Eclectic Approach
One way to understand what universal level of music is about, is to imagine a musical scene that sublimes all the best from all the musical styles. Western classical music tradition is with a reason almost equated with musical art; but for example, universal idea of polyphony can be even more seen in Javanese national music than in most advanced baroque polyphonic writing.
… Javanese music obeys laws of counterpoint which make Palestrina seem like child’s play. Claude Debussy
Or how about national African polyrhytmic music? Or Indian usage of quarter-tones? This idea to work on the level of everything that music can be was emphasized by fusion movement that was especially strong during 1990s. It was in the same time seen as a movement in a broader, social sense, the idea of bringing different nations together, through mixing all the world's music – like “Pangaea” pra-continent, that once existed, contained all of the today divided continents. The idea was to bring together what is separate now and was one before. But this approach soon turned into an abuse, because fusion was seen as diversity coming together - where composing is about dealing with what is at the core of every music, subliming universal musical qualities from different cultures.
Despite classical music is the most sophisticated and advanced of the traditional musical streams, it can be argued that it is not classical, but the most popular early European music – Renaissance music in particular – that albeit quite primitive, gives the most firm guide and idea of purely musical logic and substance.
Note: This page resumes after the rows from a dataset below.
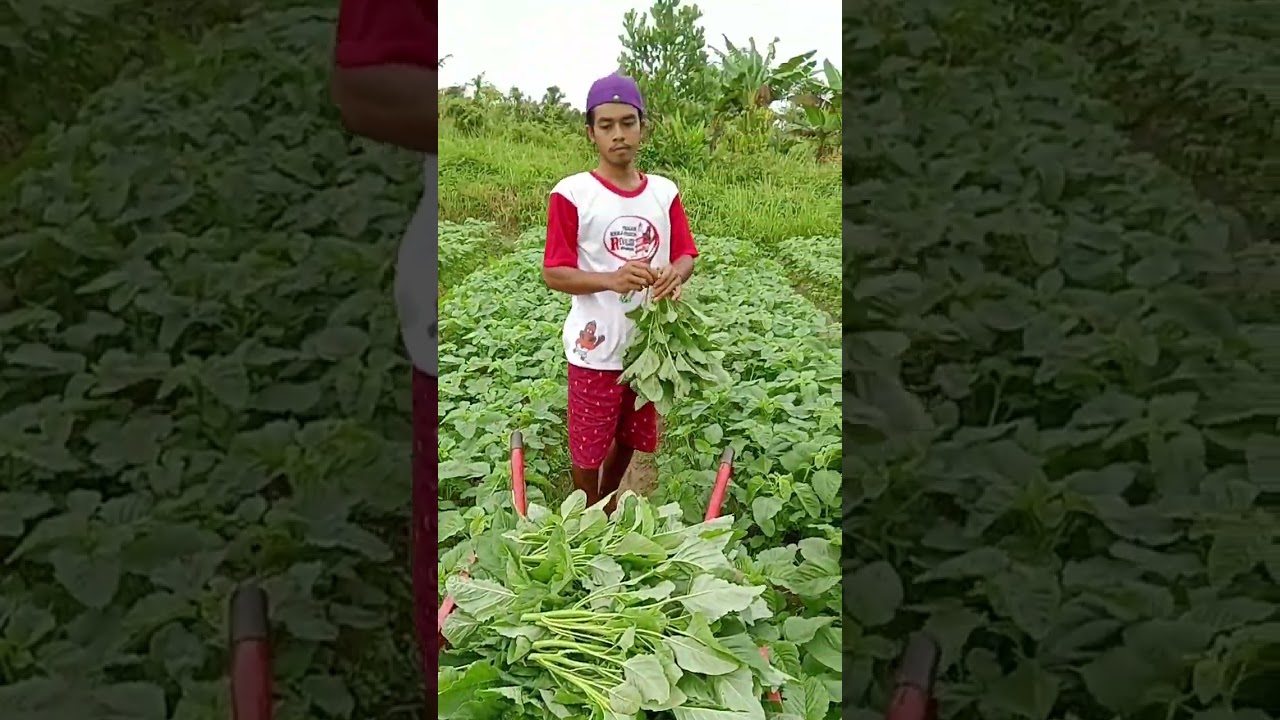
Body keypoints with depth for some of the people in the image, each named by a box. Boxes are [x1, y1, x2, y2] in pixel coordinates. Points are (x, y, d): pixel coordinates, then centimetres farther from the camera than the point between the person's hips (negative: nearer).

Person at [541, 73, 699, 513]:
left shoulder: (664, 192, 2)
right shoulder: (571, 193, -12)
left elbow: (686, 255, 6)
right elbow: (553, 274, -13)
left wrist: (675, 274, -19)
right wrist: (611, 279, -30)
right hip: (595, 348, -4)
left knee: (630, 438, 21)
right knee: (587, 445, 10)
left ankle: (609, 507, 45)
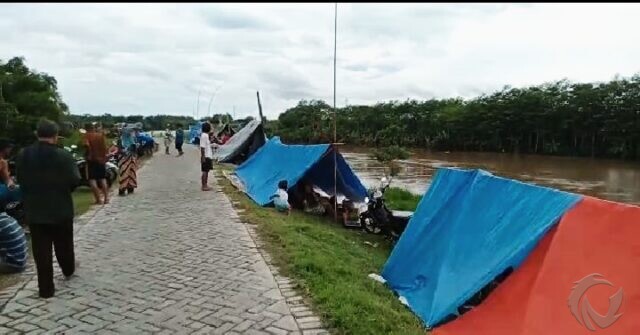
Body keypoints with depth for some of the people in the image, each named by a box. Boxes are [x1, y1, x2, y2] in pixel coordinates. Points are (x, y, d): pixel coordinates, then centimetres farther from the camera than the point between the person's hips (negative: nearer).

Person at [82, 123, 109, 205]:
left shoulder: (87, 135, -5)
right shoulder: (101, 135, 6)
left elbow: (86, 145, -22)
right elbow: (105, 147, 4)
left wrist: (87, 154, -10)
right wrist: (104, 156, 13)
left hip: (92, 159, -4)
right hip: (101, 159, 4)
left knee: (92, 179, 0)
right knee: (103, 179, 13)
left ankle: (98, 199, -8)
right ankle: (106, 198, 10)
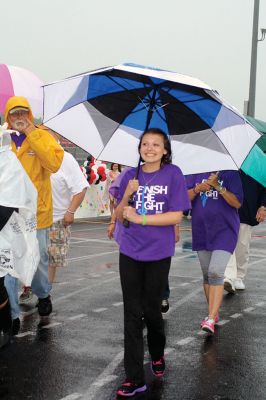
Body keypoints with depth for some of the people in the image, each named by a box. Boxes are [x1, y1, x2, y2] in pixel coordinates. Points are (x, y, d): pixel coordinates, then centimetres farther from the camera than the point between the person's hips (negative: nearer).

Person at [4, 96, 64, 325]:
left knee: (38, 260, 14)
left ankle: (43, 295, 42)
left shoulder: (42, 136, 0)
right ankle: (11, 314, 9)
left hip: (36, 212, -1)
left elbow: (54, 163, -19)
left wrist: (31, 133, -19)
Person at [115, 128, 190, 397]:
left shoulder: (172, 174, -5)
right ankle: (134, 378, 6)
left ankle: (157, 354, 41)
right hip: (130, 253, 2)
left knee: (151, 309, 11)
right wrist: (127, 194, -14)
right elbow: (119, 216, 5)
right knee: (132, 314, 2)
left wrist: (140, 218, -18)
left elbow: (176, 216, -11)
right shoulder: (131, 176, 5)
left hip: (158, 254, -2)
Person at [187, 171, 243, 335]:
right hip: (201, 231, 4)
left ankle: (211, 319, -16)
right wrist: (197, 189, -17)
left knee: (216, 272, -18)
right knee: (207, 274, 11)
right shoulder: (196, 173, 7)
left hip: (225, 230, -4)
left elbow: (237, 203, -9)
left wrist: (218, 186, -19)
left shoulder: (230, 173, -3)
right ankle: (214, 314, 26)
For as the music progressed down the classical path, with an increase in artifice, depth and evolvedness, it also brought bad things that need to be rejected. These wrong paths are absent in these charming Renaissance music planetary hits. A renaissance tune had the direct charm and musicality to it, without a trace of some artificial sophistication, yet not completely basic as XX century pop mostly was; it had that immediate kind of logic that is the true science of music and true transcendent base of music. Much later, when electronic instruments came, and when musicians started searching for a more universal musical language, the best among them in many ways returned not to classical, but back to medieval and renaissance music; it was like return back to where classical music had also started, but taking a bit different path from there. So they applied electronic instruments and textures to this early music and its rich modal harmonic language, superior to largely diatonic (key-driven) language of most classical music. On that way we could rediscover the immense depth and complexity of medieval harmony and powerful directness of a renaissance melody through the incipient electronic orchestrations of Jean Michel Jarre. The way on which these often simple tunes were catching the ear was not on the way popular music was doing the same. When one music forum member said that JM Jarre is a pop musician, another one answered “his tunes are more catchy than poppy”. And the kind of logic this music had was again not that kind of often dry development demonstrated in academic pieces. It was more immediate.